Selected excerpt =
* * *
As you can see, the first point (at index 0) is always in the result set, and the algorithm then iteratively identifies from the remaining points the point that is farthest away from the points that are already in the result set. It then includes this point in the result set and continues until the requested amount of points are sampled.

### Gather sampled points

At the moment, fps_idx only contains the indices of the sampled points, but not the points themselves. The TensorFlow function **gather()** takes from the input tensor the points at the rows identified by the indices. Although, we need to provide the axis from which we want to gather the points, as otherwise it gathers the data from the first dimension, which is our batch dimension.

In [16]:
spts_xyz = tf.gather(xyz, fps_idx, axis=1, batch_dims=1)

spts_xyz.shape

TensorShape([1, 8192, 3])

Now, we have a tensor of the sampled coordinates (,just like our input xyz tensor).

Also create a tensor of labels to colorize and save the output with the helper function. The class powerline (class label 7) is used to display all points in yellow. The TensorFlow function **fill()** constructs a tensor with given dimensions, and fills it with the given value.

In [17]:
spts_labels = tf.fill(dims=(8192,1), value=7)
spts_labels

<tf.Tensor: shape=(8192, 1), dtype=int32, numpy=
array([[7],
       [7],
       [7],
       ...,
       [7],
       [7],
       [7]], dtype=int32)>

Reshape the sample points tensor, so that the batch size is removed, convert both TensorFlow tensors to Numpy arrays, and call the function to colorize and save the point cloud. You can now inspect the sampled points in CloudCompare. Approximately every 12th point is used and is evenly distributed with regard to the original point cloud. Particularly notice how the sampled points are at the base of buildings, on the facade if there is a small cluster in the original point cloud, and also at the roofs. If an even sampling over the 2D space would have been used, then points that are on top of each other would not appear in the sampled points. Therefore, farthest point sampling generates a homogeneous point set from the point cloud.

In [18]:
save_colorized_point_cloud(tf.reshape(spts_xyz, shape=(8192,3)).numpy(), spts_labels.numpy(), 'SamplePoints.csv')

Saved "SamplePoints.csv"


The CUDA function **gather_point()** from PointNet++ does the same thing as the (general purpose) TensorFlow function as shown above. And is just given here as it is part of the original implementation. However, no axis and batch dimensions need to be specified.

In [19]:
spts_from_tf_ops = gather_point(xyz, fps_idx)

spts_from_tf_ops.shape

TensorShape([1, 8192, 3])

We can compare the two tensors element-wise with the equal (==) operator, which results in a tensor with Boolean values (True or False) having the same dimensions as the two input tensors (on either side of the equal symbol), and reduce this tensor afterwards by checking if all Boolean values are True. The function **reduce_all()** only returns True if all input values of the tensor are True, and otherwise returns False.
* * *
(Source data)
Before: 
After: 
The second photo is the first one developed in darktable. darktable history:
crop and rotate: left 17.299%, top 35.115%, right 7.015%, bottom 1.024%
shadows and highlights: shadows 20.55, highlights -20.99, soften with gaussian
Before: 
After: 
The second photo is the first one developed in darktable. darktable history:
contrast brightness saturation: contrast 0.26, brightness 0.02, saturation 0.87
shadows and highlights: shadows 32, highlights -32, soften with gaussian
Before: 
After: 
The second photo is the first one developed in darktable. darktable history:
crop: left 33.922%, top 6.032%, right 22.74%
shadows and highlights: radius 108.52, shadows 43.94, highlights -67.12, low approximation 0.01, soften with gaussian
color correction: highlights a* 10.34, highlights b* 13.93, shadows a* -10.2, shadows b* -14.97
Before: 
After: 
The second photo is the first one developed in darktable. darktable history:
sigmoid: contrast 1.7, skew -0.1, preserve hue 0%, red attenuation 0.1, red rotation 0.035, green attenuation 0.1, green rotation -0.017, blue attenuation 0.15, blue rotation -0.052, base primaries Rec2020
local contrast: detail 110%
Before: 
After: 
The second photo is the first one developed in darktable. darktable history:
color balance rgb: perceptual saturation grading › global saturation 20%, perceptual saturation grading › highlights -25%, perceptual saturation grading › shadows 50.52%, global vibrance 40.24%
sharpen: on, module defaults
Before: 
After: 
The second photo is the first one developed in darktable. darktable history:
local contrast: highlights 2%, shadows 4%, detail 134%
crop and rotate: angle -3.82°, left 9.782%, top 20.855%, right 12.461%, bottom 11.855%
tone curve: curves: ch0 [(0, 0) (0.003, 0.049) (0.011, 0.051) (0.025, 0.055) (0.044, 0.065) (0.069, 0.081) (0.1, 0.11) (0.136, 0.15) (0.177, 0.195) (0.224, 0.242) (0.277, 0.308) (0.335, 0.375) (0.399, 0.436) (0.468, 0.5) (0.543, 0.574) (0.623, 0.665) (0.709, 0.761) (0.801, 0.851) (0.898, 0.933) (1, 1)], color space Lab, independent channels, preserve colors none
* * *
Task set =
A. Answer these questions about the excerpt on farthest point sampling:
(i) Which class, with which label number, is used to show all sampled points in yellow?
(ii) About how often is a point of the original point cloud used in the sample?
(iii) When does the function reduce_all() return True?
B. Write the next part of the excerpt on farthest point sampling, picking up after its last sentence.
The material is not needed for any of this work.

Outputs in order =
A.
(i) The class powerline, class label 7.
(ii) Approximately every 12th point.
(iii) Only when all input values of the tensor are True.

B.
In [20]:
spts_xyz == spts_from_tf_ops

<tf.Tensor: shape=(1, 8192, 3), dtype=bool, numpy=
array([[[ True,  True,  True],
        [ True,  True,  True],
        [ True,  True,  True],
        ...,
        [ True,  True,  True],
        [ True,  True,  True],
        [ True,  True,  True]]])>

In [21]:
tf.reduce_all(spts_xyz == spts_from_tf_ops)

<tf.Tensor: shape=(), dtype=bool, numpy=True>

Using either the **gather_point()** function of PointNet++ or the **gather()** function of TensorFlow, the sampled points are now stored in a tensor with their xyz-coordinates.

### Query fixed radius (ball) points

For every sampled point, retrieve all points from the input within a given fixed radius. This is sometimes also referred to as a ball query. 

In [22]:
# define variables for radius and number of points
ball_query_radius = 1.0
ball_query_n_pts = 16

In [23]:
pts_idx, pts_cnt = query_ball_point(ball_query_radius, ball_query_n_pts, xyz, spts_xyz)

Check the tensor dimensions. For every sample point, there are now 16 indices of neighbor points.

In [24]:
pts_idx

<tf.Tensor: shape=(1, 8192, 16), dtype=int32, numpy=
array([[[    0,     1,     2, ...,    13,    14,    15],
        [96475, 97034, 97049, ..., 99681, 99922, 96475],
        [97680, 97882, 98392, ..., 97680, 97680, 97680],
        ...,
        [58723, 58857, 58916, ..., 60574, 58723, 58723],
        [93013, 95577, 95615, ..., 93013, 93013, 93013],
        [91420, 91932, 92527, ..., 91420, 91420, 91420]]], dtype=int32)>

You might have noticed that the first index (in this cutout of the result tensor) is in some rows repeated in the last columns. This happens if not enough points have been found in the ball region. (However, the sampling point must not necessarily be the first point. Then the index of this sample point is repeated. Duplicate points have no effect on the feature extraction of PointNet++, because of the way features are extracted with max pooling in the end. So there is no harm in these repeated points.)

The second output of the query_ball_point() function returns a tensor (pts_cnt) that gives the number of unique points in this query region. However, this is not used any further (as the number of unique points do not matter as just mentioned.

In [25]:
pts_cnt

<tf.Tensor: shape=(1, 8192), dtype=int32, numpy=array([[16, 15, 11, ..., 14,  6,  3]], dtype=int32)>

## Group points

As no points are returned (in the sense of coordinates), but rather the indices of points, the CUDA function **group_points()** gathers the points (for every sample point) and groups them accordingly into a tensor of dimension BxSxGx3, where S is the number of sampling points (from farthest point sampling), and G the number of points per group (from the ball query).

In [26]:
spts_groups_xyz = group_point(xyz, pts_idx)

spts_groups_xyz.shape

TensorShape([1, 8192, 16, 3])

This is, once again, the same as if using the gather() function from TensorFlow. And we can check this by using the reduce_all() function on the comparison with the result of the TensorFlow gather() function.

In [27]:
tf.reduce_all(spts_groups_xyz == tf.gather(xyz, pts_idx, axis=1, batch_dims=1))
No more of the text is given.